§ **Task requirements**
Word for word, copy all of the entries.
####################
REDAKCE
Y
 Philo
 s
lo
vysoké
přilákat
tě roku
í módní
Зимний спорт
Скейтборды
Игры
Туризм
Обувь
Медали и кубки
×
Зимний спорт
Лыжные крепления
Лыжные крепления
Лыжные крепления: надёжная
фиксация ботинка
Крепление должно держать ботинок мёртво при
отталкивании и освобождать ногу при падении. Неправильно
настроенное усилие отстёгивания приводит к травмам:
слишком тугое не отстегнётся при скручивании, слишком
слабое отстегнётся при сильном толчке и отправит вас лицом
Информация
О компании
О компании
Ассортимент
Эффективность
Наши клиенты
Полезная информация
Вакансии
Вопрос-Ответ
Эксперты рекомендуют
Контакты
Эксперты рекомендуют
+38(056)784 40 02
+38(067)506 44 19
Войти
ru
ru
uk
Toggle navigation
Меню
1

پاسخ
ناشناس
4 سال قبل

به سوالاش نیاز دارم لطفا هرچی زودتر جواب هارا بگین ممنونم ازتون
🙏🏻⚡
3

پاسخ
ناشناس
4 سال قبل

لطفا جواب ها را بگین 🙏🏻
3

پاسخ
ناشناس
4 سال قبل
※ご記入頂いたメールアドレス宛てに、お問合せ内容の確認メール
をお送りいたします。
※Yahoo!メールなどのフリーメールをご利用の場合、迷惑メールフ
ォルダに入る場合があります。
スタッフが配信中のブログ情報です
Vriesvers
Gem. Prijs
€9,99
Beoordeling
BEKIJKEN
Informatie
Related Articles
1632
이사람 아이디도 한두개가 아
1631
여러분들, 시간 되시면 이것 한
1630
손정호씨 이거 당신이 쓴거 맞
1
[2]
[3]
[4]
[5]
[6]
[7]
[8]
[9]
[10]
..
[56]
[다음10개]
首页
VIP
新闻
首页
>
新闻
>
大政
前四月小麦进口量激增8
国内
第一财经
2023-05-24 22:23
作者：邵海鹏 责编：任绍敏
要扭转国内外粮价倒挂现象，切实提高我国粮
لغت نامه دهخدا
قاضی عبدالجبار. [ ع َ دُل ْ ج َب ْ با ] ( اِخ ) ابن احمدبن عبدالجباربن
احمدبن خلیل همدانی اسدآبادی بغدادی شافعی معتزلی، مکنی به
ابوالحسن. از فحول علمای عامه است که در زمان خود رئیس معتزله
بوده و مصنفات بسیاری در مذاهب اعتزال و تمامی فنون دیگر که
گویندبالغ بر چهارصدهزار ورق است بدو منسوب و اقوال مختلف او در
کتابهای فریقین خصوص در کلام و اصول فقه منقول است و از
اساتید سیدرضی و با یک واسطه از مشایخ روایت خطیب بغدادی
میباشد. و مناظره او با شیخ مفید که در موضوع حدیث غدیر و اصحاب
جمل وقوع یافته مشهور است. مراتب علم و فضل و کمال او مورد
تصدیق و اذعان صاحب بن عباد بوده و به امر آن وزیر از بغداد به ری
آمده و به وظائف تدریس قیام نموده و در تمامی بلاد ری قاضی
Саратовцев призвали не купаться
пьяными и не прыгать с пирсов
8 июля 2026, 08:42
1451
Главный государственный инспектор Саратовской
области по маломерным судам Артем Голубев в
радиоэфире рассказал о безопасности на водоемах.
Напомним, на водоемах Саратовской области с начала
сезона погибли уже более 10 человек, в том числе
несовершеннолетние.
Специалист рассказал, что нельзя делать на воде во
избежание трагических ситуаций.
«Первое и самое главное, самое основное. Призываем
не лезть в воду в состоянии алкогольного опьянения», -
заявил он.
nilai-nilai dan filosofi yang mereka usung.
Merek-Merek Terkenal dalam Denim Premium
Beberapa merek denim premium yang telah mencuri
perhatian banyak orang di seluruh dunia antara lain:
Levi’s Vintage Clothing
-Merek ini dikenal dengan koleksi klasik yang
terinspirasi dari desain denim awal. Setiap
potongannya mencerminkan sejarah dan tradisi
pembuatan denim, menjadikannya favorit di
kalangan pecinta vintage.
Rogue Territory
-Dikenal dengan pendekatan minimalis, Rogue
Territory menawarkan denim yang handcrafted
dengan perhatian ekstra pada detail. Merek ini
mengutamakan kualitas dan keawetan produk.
####################
§ **Output for this task**
REDAKCE
Y
 Philo
 s
lo
vysoké
přilákat
tě roku
í módní
Зимний спорт
Скейтборды
Игры
Туризм
Обувь
Медали и кубки
×
Зимний спорт
Лыжные крепления
Лыжные крепления
Лыжные крепления: надёжная
фиксация ботинка
Крепление должно держать ботинок мёртво при
отталкивании и освобождать ногу при падении. Неправильно
настроенное усилие отстёгивания приводит к травмам:
слишком тугое не отстегнётся при скручивании, слишком
слабое отстегнётся при сильном толчке и отправит вас лицом
Информация
О компании
О компании
Ассортимент
Эффективность
Наши клиенты
Полезная информация
Вакансии
Вопрос-Ответ
Эксперты рекомендуют
Контакты
Эксперты рекомендуют
+38(056)784 40 02
+38(067)506 44 19
Войти
ru
ru
uk
Toggle navigation
Меню
1

پاسخ
ناشناس
4 سال قبل

به سوالاش نیاز دارم لطفا هرچی زودتر جواب هارا بگین ممنونم ازتون
🙏🏻⚡
3

پاسخ
ناشناس
4 سال قبل

لطفا جواب ها را بگین 🙏🏻
3

پاسخ
ناشناس
4 سال قبل
※ご記入頂いたメールアドレス宛てに、お問合せ内容の確認メール
をお送りいたします。
※Yahoo!メールなどのフリーメールをご利用の場合、迷惑メールフ
ォルダに入る場合があります。
スタッフが配信中のブログ情報です
Vriesvers
Gem. Prijs
€9,99
Beoordeling
BEKIJKEN
Informatie
Related Articles
1632
이사람 아이디도 한두개가 아
1631
여러분들, 시간 되시면 이것 한
1630
손정호씨 이거 당신이 쓴거 맞
1
[2]
[3]
[4]
[5]
[6]
[7]
[8]
[9]
[10]
..
[56]
[다음10개]
首页
VIP
新闻
首页
>
新闻
>
大政
前四月小麦进口量激增8
国内
第一财经
2023-05-24 22:23
作者：邵海鹏 责编：任绍敏
要扭转国内外粮价倒挂现象，切实提高我国粮
لغت نامه دهخدا
قاضی عبدالجبار. [ ع َ دُل ْ ج َب ْ با ] ( اِخ ) ابن احمدبن عبدالجباربن
احمدبن خلیل همدانی اسدآبادی بغدادی شافعی معتزلی، مکنی به
ابوالحسن. از فحول علمای عامه است که در زمان خود رئیس معتزله
بوده و مصنفات بسیاری در مذاهب اعتزال و تمامی فنون دیگر که
گویندبالغ بر چهارصدهزار ورق است بدو منسوب و اقوال مختلف او در
کتابهای فریقین خصوص در کلام و اصول فقه منقول است و از
اساتید سیدرضی و با یک واسطه از مشایخ روایت خطیب بغدادی
میباشد. و مناظره او با شیخ مفید که در موضوع حدیث غدیر و اصحاب
جمل وقوع یافته مشهور است. مراتب علم و فضل و کمال او مورد
تصدیق و اذعان صاحب بن عباد بوده و به امر آن وزیر از بغداد به ری
آمده و به وظائف تدریس قیام نموده و در تمامی بلاد ری قاضی
Саратовцев призвали не купаться
пьяными и не прыгать с пирсов
8 июля 2026, 08:42
1451
Главный государственный инспектор Саратовской
области по маломерным судам Артем Голубев в
радиоэфире рассказал о безопасности на водоемах.
Напомним, на водоемах Саратовской области с начала
сезона погибли уже более 10 человек, в том числе
несовершеннолетние.
Специалист рассказал, что нельзя делать на воде во
избежание трагических ситуаций.
«Первое и самое главное, самое основное. Призываем
не лезть в воду в состоянии алкогольного опьянения», -
заявил он.
nilai-nilai dan filosofi yang mereka usung.
Merek-Merek Terkenal dalam Denim Premium
Beberapa merek denim premium yang telah mencuri
perhatian banyak orang di seluruh dunia antara lain:
Levi’s Vintage Clothing
-Merek ini dikenal dengan koleksi klasik yang
terinspirasi dari desain denim awal. Setiap
potongannya mencerminkan sejarah dan tradisi
pembuatan denim, menjadikannya favorit di
kalangan pecinta vintage.
Rogue Territory
-Dikenal dengan pendekatan minimalis, Rogue
Territory menawarkan denim yang handcrafted
dengan perhatian ekstra pada detail. Merek ini
mengutamakan kualitas dan keawetan produk.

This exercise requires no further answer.